De nombreuses autres mesures de détails ont été prises.
Personne n’est satisfait à 100% , mais il est accepté par tous.
Il repose au fond sur trois principes :
-Renouveau et jeunesse
-Émotion et plus grande sensation de risque
- Guerre à l’ennui.
Un bref débat suivi qui revint sur les problèmes de la pique. José Carlos Arévalo
fit d’abord remarquer qu’autrefois le picador passait 70% de son temps à se
défendre et donc piquait peu. José Antonio Soriano nota que contrairement aux
autres métiers, il n’y a qu’un syndicat de picadors, mais il y a parmi eux quelques
différences entre ceux qui savent piquer (10%) et les autres.José Carlos Arévalo
fit remarquer que malheureusement le public n’était plus capable de voir les
bonnes piques, comme il l’avait constaté à Séville cette année.
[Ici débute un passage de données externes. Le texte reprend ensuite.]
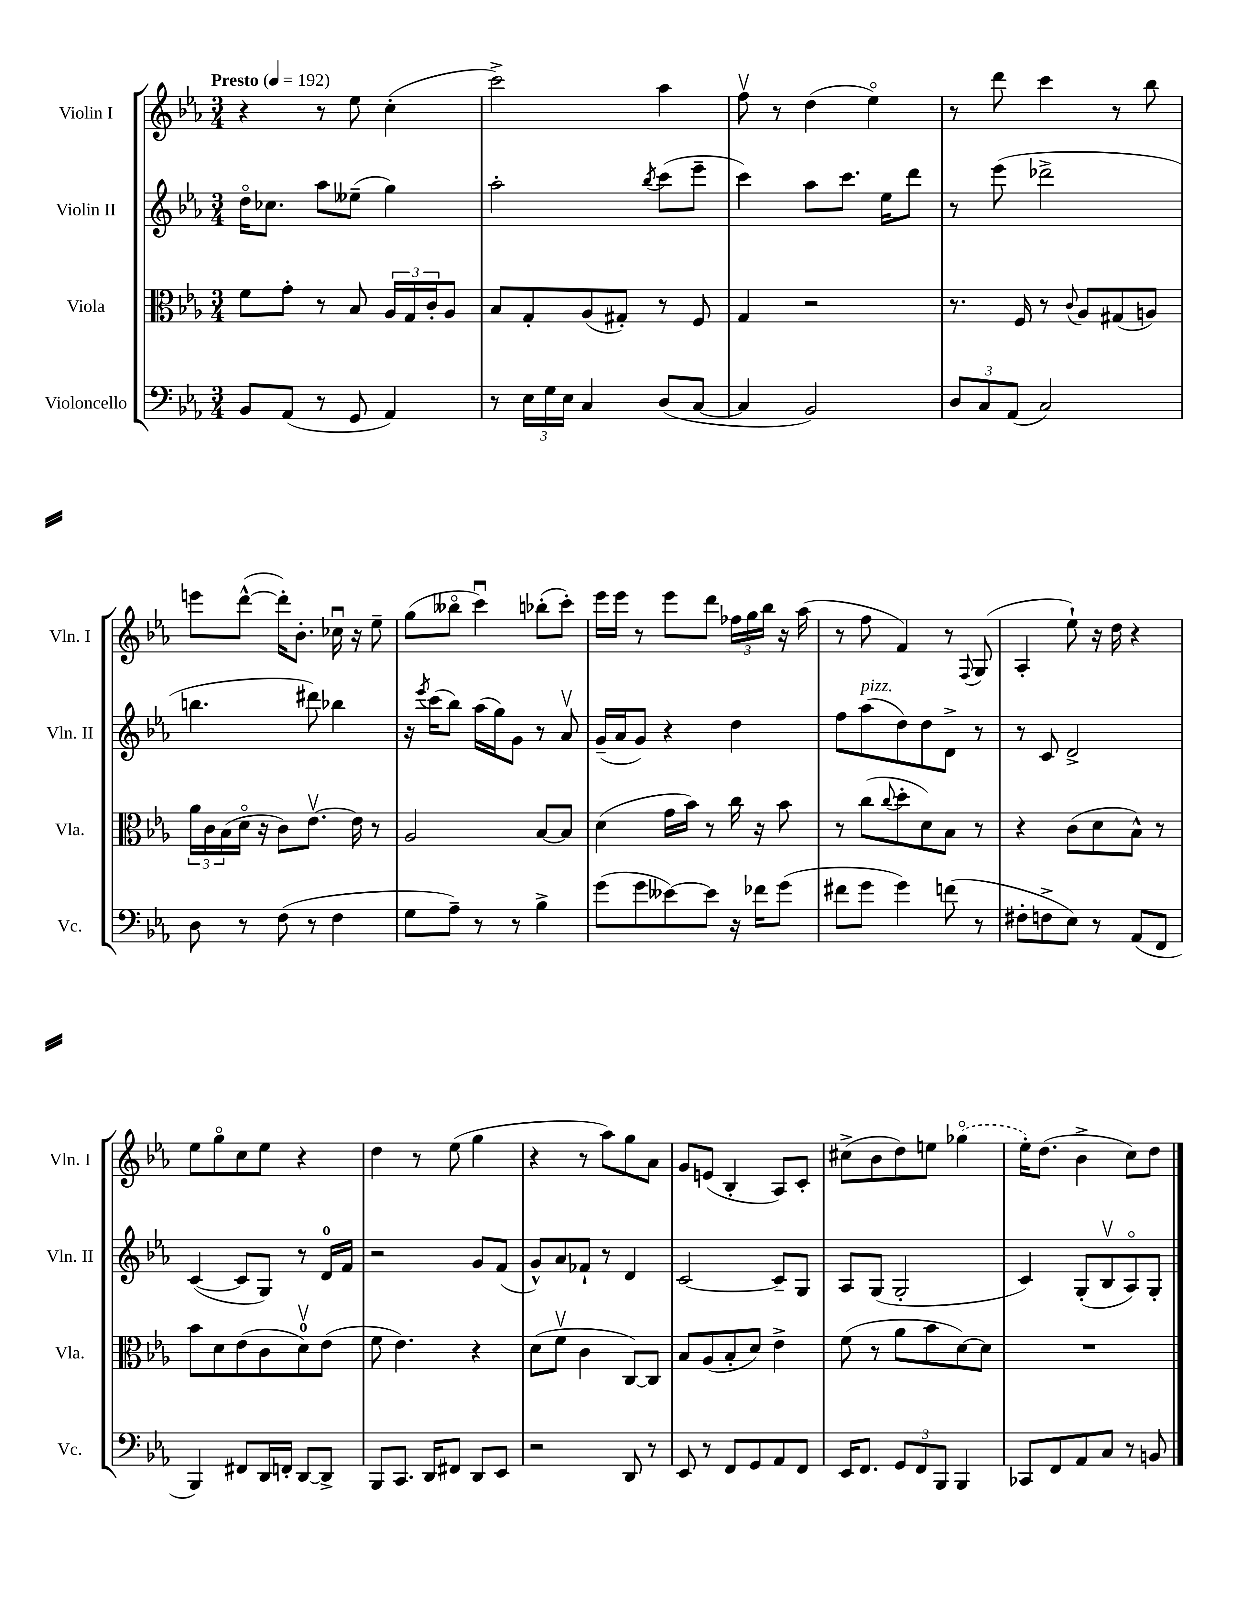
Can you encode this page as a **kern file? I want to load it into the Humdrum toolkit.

**kern	**kern	**kern	**kern
*staff4	*staff3	*staff2	*staff1
*clefF4	*clefC3	*clefG2	*clefG2
*k[b-e-a-]	*k[b-e-a-]	*k[b-e-a-]	*k[b-e-a-]
*M3/4	*M3/4	*M3/4	*M3/4
*MM192	*MM192	*MM192	*MM192
8BB-	8f	16ddo	4r
.	.	8.cc-	.
(8AA-	8g'	.	.
8r	8r	8aa-	8r
8GG	8B-	(8ee--~	8ee-
4AA-)	24A-	4gg)	(4cc'
.	24G	.	.
.	24c'	.	.
.	8A-	.	.
=	=	=	=
8r	8B-	2aa-'	2ccc^)
24E-	8G'	.	.
24G	.	.	.
24E-	.	.	.
4C	(8A-	.	.
.	8G#')	.	.
.	.	8qbb-	.
(8D	8r	(8ccc	4aa-
[8C	8F	8eee-~	.
=	=	=	=
4C]	4G	4ccc)	8ffv
.	.	.	8r
2BB-)	2r	8aa-	(4dd
.	.	8.ccc	.
.	.	.	4ee-o)
.	.	16ee-	.
.	.	8ddd	.
=	=	=	=
12D	8.r	8r	8r
12C	.	.	.
.	.	(8eee-	8ddd
(12AA-	.	.	.
.	16F	.	.
2C)	8r	2ddd-^	4ccc
.	8qqc	.	.
.	8A-	.	.
.	(8G#	.	8r
.	8A)	.	8bb-
=	=	=	=
8D	24a-	4.bb	8eee
.	24c	.	.
.	(24B-	.	.
8r	16do	.	([8ddd^^
.	16r	.	.
(8F	8c)	.	16ddd'])
.	.	.	8.b-'
8r	[8.e-v	8ddd#)	.
4F	.	4bb-	16cc-u
.	16e-]	.	16r
.	8r	.	8ee-~
=	=	=	=
8G	2A-	16r	(8gg
.	.	8qeee-	.
.	.	(16ccc	.
8A-~)	.	8bb-)	8bb--o
8r	.	(16aa-	4cccu)
.	.	16gg)	.
8r	.	8g	.
4B-^	[8B-	8r	(8bb-'
.	8B-]	8a-v	8ccc')
=	=	=	=
(8g	(4d	(16g~	16eee-
.	.	16a-	16eee-
8g	.	8g)	8r
[8e--)	16g	4r	8eee-
.	16b-)	.	.
8e--]	8r	.	8ddd
16r	16cc	4dd	24ff-
.	.	.	24gg
16f-	16r	.	.
.	.	.	24bb-
(8g	8b-	.	16r
.	.	.	(16aa-
=	=	=	=
8f#	8r	8ff	8r
8g	(8cc	(8aa-	8ff
.	8qqcc	.	.
4g)	8dd'	8dd)	4f)
.	8d)	8dd	.
(8f	8B-	8d^	8r
.	.	.	8qqF
8r	8r	8r	(8G
=	=	=	=
8F#'	4r	8r	4A-'
8F^	.	8c	.
8E-)	(8c	2d^	8ee-`)
8r	8d	.	16r
.	.	.	16dd
(8AA-	8B-^^)	.	4r
8FF	8r	.	.
=	=	=	=
4BBB-)	8b-	([4c	8ee-
.	8d	.	8ggo
8FF#	(8e-	8c]	8cc
16DD	8c	8G)	8ee-
16FF'	.	.	.
[8DD	8dv)	8r	4r
8DD^]	(8e-	16d	.
.	.	16f	.
=	=	=	=
8BBB-	8f	2r	4dd
8.CC	4.e-)	.	.
.	.	.	8r
16DD	.	.	.
8FF#	.	.	(8ee-
8DD	4r	8g	4gg
8EE-	.	(8f	.
=	=	=	=
2r	(8d	8g^^)	4r
.	8fv	8a-	.
.	4c	8f-`	8r
.	.	8r	8aa-)
8DD	[8C)	4d	8gg
8r	8C]	.	8a-
=	=	=	=
8EE-	8B-	[2c	8g
8r	(8A-	.	(8e
8FF	8B-'	.	4B-'
8GG	8d)	.	.
8AA-	4e-^	8c~]	8A-)
8FF	.	8G	8c'
=	=	=	=
16EE-	(8f	8A-	(8cc#^
8.FF	.	.	.
.	8r	(8G	8b-
12GG	8a-	2G'	8dd)
12FF	.	.	.
.	8b-	.	8ee
12BBB-	.	.	.
4BBB-	[8d)	.	(4gg-o
.	8d]	.	.
=	=	=	=
8CC-	2.r	4c)	16ee-')
.	.	.	(8.dd
8FF	.	.	.
8AA-	.	(8G'	4b-^
8C	.	8B-v	.
8r	.	8A-o)	8cc)
8BB	.	8G'	8dd
==	==	==	==
*-	*-	*-	*-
La soirée se termina par une anecdote de Curro Romero, qui allait faire quelque
chose en piste, après le règlement de 1996 et un de ses aides lui dit que ce
n’était plus possible, alors Curro demanda “¿ y que decía el anterior?”.
José Antonio Soriano termina en citant Carlos Fuentes, “La tauromachie est une
fête et un rite, ses racines sont anciennes et se fondent dans la terre tragique
d’une humanité qui se sait à la fois héroïque et fragile”.